California Remote Seller Sales Tax Requirements
A practical overview of California's sales tax rules for remote sellers, from establishing a collection duty to ongoing compliance procedures.
A practical overview of California's sales tax rules for remote sellers, from establishing a collection duty to ongoing compliance procedures.
A remote seller is a business that sells to customers in a state where it lacks a physical presence like an office or warehouse. After the 2018 Supreme Court decision in South Dakota v. Wayfair, states can require these sellers to collect sales tax based on their economic activity. California established rules for tax collection based on sales volume, requiring businesses to assess their sales into the state to determine if they must register, collect, and pay taxes.

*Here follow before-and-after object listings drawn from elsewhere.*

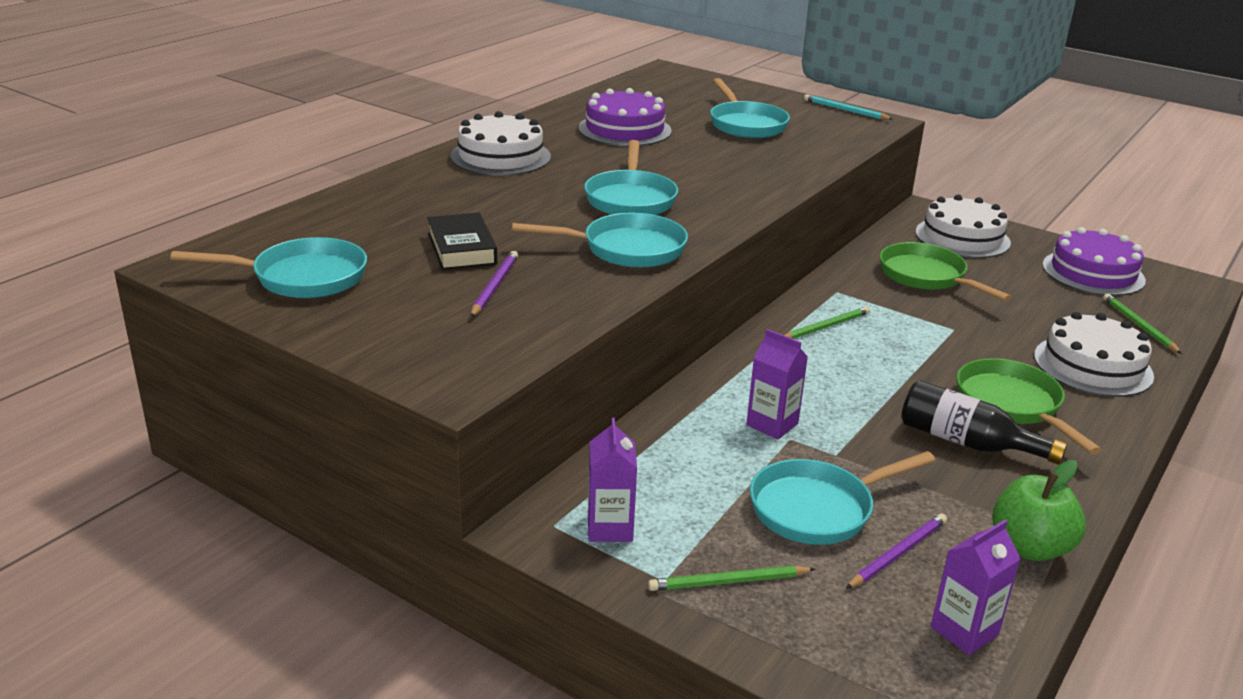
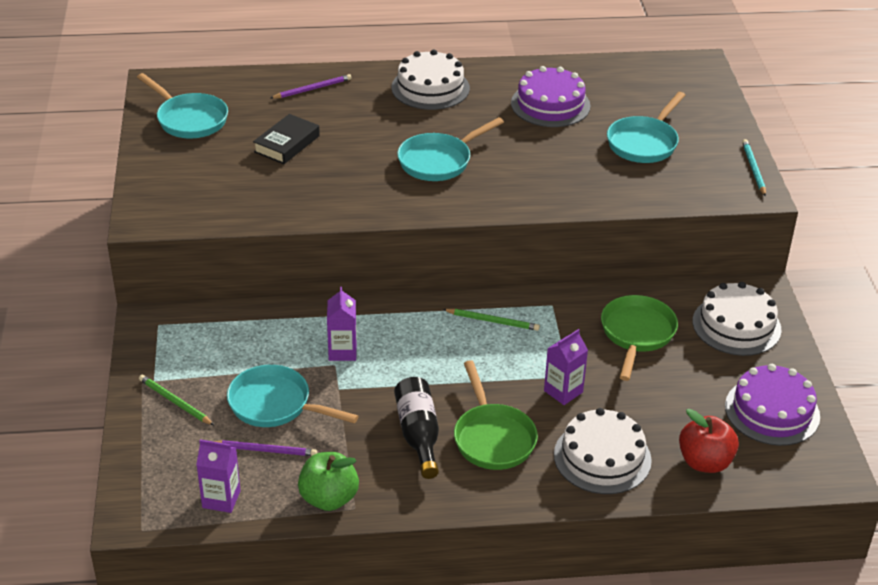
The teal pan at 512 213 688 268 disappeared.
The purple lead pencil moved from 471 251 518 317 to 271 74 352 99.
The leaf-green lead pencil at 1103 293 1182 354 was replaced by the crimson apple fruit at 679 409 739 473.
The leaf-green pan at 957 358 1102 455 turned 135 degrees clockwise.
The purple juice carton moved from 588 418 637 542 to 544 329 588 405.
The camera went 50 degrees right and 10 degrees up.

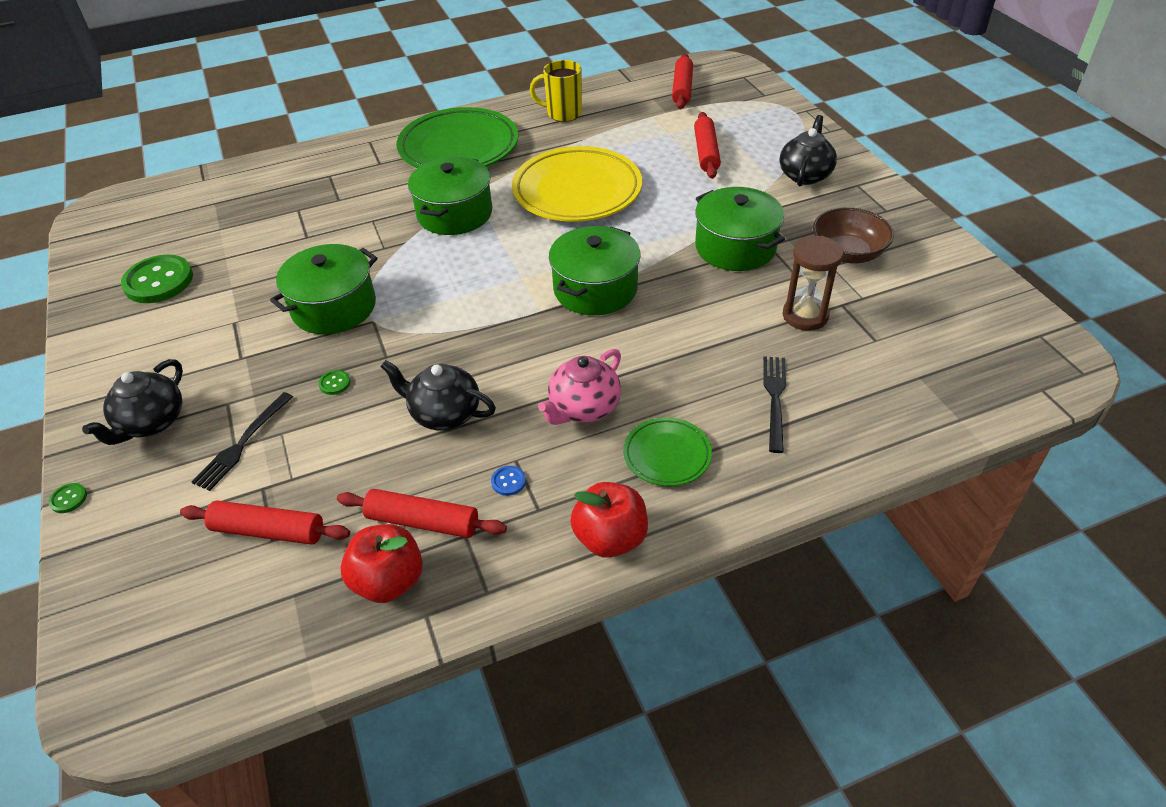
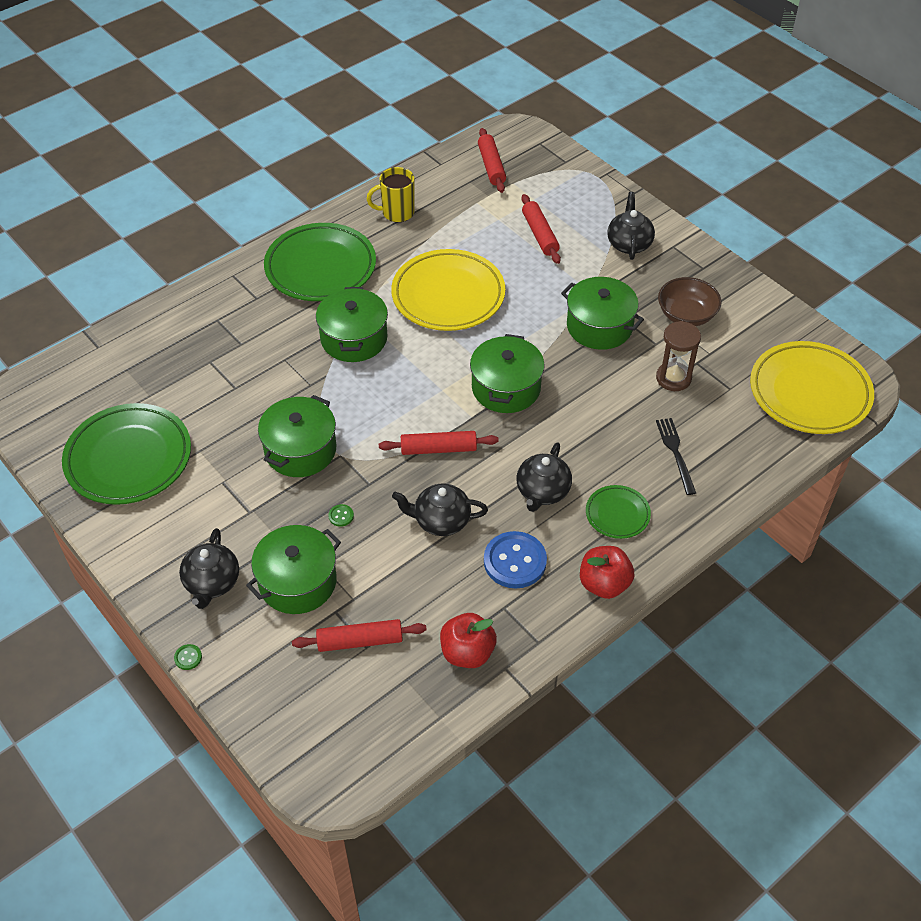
The leaf-green shirt button at 121 255 193 303 was replaced by the leaf-green flat dish at 62 403 191 505.
The rosy china teapot at 538 349 621 425 became the jet-black china teapot at 517 442 572 512.
The jet-black table fork at 192 392 293 491 was replaced by the leaf-green pot at 246 525 341 614.
The blue shirt button at 491 466 526 496 changed to 2.44 times the size.
The crimson pastry roller moved from 337 489 507 538 to 379 431 499 455.
The bright yellow flat dish at 750 341 874 434 appeared.
The camera went 20 degrees left and 5 degrees up.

A remote seller must collect California sales tax if they establish economic nexus. This is triggered if a business’s total sales of tangible personal property delivered into the state exceed $500,000 in either the previous or current calendar year. The threshold is based on the total dollar value of sales, not the number of transactions.
The $500,000 threshold includes gross receipts from all retail sales of tangible personal property delivered into California, including sales made directly from a company’s website, by mail order, or by phone. Sales of services and non-tangible items like digital goods are not included in this calculation, as they are typically exempt from sales tax in California.

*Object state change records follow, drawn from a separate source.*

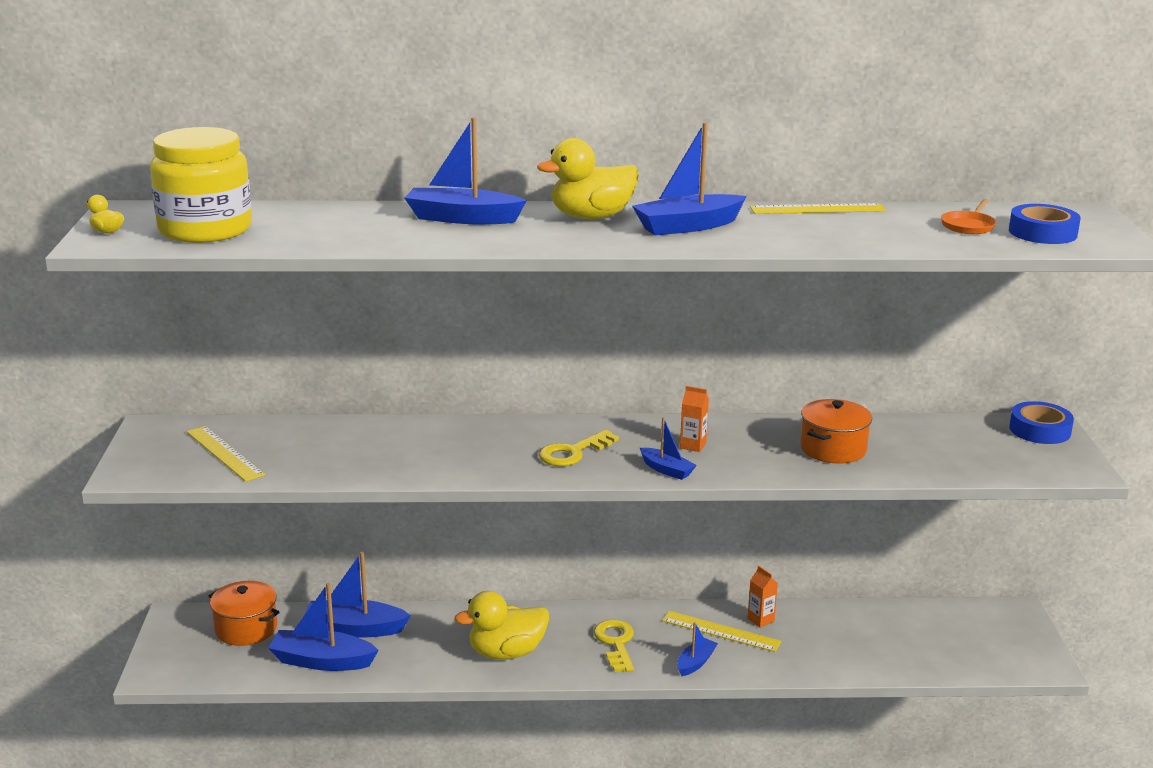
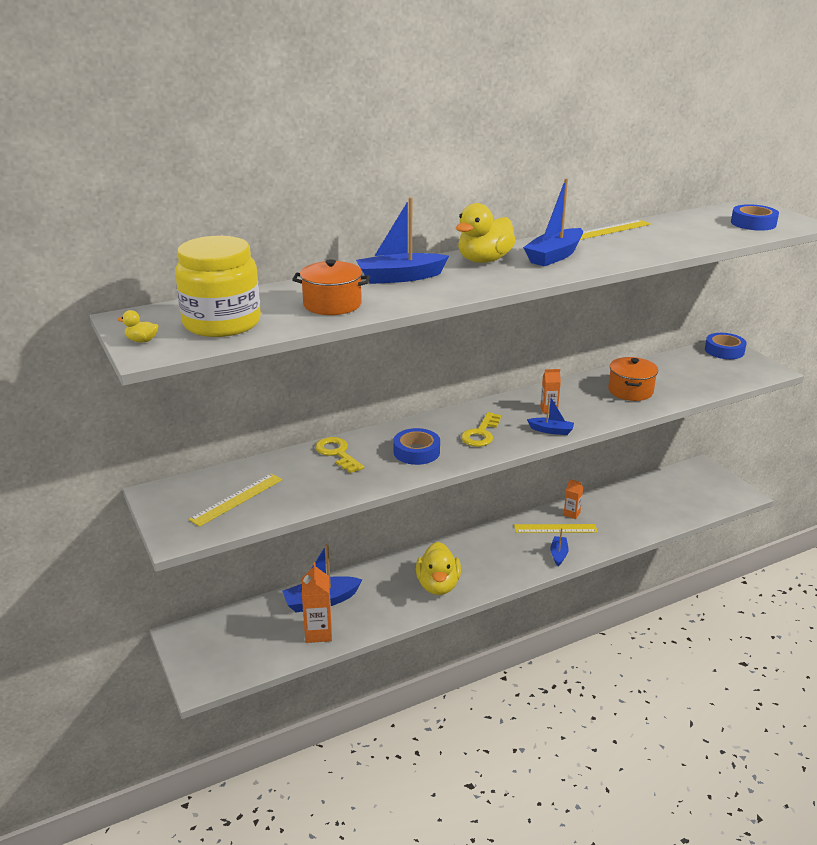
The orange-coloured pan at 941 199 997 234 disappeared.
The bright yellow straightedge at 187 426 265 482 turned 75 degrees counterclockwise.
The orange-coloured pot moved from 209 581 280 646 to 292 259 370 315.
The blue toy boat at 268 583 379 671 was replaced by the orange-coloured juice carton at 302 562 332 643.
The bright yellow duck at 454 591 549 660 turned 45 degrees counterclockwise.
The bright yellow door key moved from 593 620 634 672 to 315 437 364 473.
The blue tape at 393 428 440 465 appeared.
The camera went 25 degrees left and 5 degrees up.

When a seller crosses the $500,000 threshold, they must immediately register and begin collecting tax on all subsequent sales. This obligation continues for the rest of the current calendar year and through the entire following calendar year, even if sales drop below the threshold. Failure to comply can lead to penalties, including back taxes and fines.
After meeting the economic nexus threshold, a remote seller must register for a seller’s permit with the California Department of Tax and Fee Administration (CDTFA). This permit authorizes the business to collect sales and use tax. The registration process is completed online through the CDTFA’s website and is free, although a security deposit may be required.
To complete the online application, a business must provide several pieces of information, including:
Registration is handled through the CDTFA’s Online Services portal. After an application is submitted and reviewed, the department will issue the seller’s permit. The CDTFA will also provide information needed to create an online account for filing returns and remitting taxes.
After receiving a permit, a remote seller must determine the correct sales tax rate for each transaction. California has a statewide base rate of 7.25% plus district taxes that vary by the customer’s delivery address, which can result in combined rates of 10.75% or higher. To ensure accuracy, sellers must use the CDTFA’s official tax rate lookup tool to find rates for a specific address.
Sellers must file sales and use tax returns with the CDTFA at an assigned frequency, which can be monthly, quarterly, or annually. The frequency is based on the business’s sales volume. Returns must be filed online for every period, even if the seller had no California sales, which is known as a “zero return.”
The total tax collected must be remitted to the state. Payments can be made electronically through the CDTFA’s online services at the time of filing. Acceptable payment methods include electronic funds transfer or credit card. Sellers should maintain detailed records of all sales, including exempt sales, to accurately report and pay the correct amount of tax and to be prepared in the event of an audit.
Many remote sellers use marketplace facilitators like Amazon or eBay. Under California law, these platforms are responsible for collecting and remitting sales tax on behalf of their third-party sellers for sales made through the platform. However, the gross sales volume from these marketplace transactions must still be included when a seller calculates their total sales to determine if they meet the $500,000 economic nexus threshold.
Sales for resale are another consideration for remote sellers. When a seller sells goods to a business that will resell them, the transaction is generally exempt from sales tax. The seller must obtain a valid California resale certificate from the buyer at the time of the sale to document the exemption. California does not accept out-of-state resale certificates on their own, meaning an out-of-state buyer must register for a California seller’s permit to make tax-exempt purchases for resale. Failing to collect and retain these certificates can make the seller liable for the uncollected tax during an audit.